*Task requirements*.
Every line below that carries the word "amazing" needs to be copied.

*Data to process*.
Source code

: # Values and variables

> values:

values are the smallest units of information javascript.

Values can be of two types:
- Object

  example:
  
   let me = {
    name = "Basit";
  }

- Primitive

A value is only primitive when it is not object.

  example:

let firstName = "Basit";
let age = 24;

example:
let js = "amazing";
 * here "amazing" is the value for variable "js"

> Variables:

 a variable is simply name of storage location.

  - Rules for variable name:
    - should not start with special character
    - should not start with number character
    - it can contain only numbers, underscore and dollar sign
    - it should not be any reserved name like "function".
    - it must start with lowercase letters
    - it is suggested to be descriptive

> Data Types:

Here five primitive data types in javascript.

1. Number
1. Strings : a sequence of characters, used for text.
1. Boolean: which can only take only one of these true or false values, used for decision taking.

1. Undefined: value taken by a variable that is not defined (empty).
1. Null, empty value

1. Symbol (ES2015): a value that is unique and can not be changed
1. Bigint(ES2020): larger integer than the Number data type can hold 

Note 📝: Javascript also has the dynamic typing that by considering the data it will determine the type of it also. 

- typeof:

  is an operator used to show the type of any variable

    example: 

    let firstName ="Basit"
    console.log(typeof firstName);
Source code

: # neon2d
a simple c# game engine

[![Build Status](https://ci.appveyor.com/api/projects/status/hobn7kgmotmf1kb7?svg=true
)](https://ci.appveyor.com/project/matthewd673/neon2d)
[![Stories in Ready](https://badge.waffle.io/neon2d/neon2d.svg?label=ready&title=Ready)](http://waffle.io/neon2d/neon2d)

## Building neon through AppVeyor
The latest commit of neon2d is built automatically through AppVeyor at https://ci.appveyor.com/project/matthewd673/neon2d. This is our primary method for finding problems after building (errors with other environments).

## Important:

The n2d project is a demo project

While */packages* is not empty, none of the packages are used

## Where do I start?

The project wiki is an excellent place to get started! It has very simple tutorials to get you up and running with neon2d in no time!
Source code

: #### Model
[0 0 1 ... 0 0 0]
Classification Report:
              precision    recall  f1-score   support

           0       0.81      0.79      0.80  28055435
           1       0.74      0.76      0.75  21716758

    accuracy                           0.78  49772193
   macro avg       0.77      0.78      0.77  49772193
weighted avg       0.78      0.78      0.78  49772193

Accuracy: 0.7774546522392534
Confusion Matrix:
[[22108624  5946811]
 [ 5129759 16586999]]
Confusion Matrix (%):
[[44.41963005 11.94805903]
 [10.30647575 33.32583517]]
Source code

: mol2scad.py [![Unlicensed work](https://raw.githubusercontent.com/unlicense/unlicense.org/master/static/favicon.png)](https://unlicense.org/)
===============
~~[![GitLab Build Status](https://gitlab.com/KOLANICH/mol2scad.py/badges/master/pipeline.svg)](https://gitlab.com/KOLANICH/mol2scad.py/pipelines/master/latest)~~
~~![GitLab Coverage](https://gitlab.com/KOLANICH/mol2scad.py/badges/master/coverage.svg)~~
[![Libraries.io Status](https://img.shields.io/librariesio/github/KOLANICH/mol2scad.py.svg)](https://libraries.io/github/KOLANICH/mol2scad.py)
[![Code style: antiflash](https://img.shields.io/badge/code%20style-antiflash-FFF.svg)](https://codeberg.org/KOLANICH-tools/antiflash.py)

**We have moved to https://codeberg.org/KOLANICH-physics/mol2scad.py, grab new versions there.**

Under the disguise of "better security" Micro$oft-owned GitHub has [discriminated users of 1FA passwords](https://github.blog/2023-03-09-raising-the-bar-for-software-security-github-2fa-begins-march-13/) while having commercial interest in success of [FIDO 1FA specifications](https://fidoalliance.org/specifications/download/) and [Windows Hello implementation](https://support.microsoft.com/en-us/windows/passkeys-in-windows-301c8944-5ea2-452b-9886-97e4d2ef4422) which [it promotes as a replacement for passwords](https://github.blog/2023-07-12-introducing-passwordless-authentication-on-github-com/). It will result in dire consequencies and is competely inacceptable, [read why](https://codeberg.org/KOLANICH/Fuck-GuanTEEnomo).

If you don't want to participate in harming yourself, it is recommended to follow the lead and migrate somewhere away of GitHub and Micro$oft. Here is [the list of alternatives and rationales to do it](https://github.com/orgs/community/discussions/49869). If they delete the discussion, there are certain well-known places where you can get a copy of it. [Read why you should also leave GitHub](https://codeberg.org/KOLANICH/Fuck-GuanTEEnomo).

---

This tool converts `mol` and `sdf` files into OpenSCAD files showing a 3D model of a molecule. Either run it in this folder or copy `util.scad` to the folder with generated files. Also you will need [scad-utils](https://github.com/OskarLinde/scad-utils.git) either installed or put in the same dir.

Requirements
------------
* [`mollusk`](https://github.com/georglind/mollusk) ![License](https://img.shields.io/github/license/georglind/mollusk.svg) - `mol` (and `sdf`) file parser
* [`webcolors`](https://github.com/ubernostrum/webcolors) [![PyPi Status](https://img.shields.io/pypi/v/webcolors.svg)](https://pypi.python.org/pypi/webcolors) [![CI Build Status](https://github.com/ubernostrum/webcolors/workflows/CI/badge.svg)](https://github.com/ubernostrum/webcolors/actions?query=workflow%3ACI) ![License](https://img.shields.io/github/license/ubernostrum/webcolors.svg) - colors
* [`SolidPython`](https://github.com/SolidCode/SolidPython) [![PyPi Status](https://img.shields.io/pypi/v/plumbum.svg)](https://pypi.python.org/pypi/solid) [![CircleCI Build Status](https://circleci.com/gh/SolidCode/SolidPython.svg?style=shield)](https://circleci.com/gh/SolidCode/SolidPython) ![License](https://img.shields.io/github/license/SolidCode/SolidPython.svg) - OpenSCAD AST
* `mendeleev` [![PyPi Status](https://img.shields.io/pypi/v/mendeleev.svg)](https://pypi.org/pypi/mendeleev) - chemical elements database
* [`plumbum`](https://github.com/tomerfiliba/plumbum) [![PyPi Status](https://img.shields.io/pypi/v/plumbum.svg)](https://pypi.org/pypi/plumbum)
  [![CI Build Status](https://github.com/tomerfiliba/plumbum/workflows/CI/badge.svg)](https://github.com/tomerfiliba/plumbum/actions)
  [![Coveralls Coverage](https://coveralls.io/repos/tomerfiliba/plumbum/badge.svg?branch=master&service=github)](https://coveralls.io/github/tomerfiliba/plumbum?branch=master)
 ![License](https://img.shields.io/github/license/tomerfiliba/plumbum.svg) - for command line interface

*Exercise output*.
let js = "amazing";
 * here "amazing" is the value for variable "js"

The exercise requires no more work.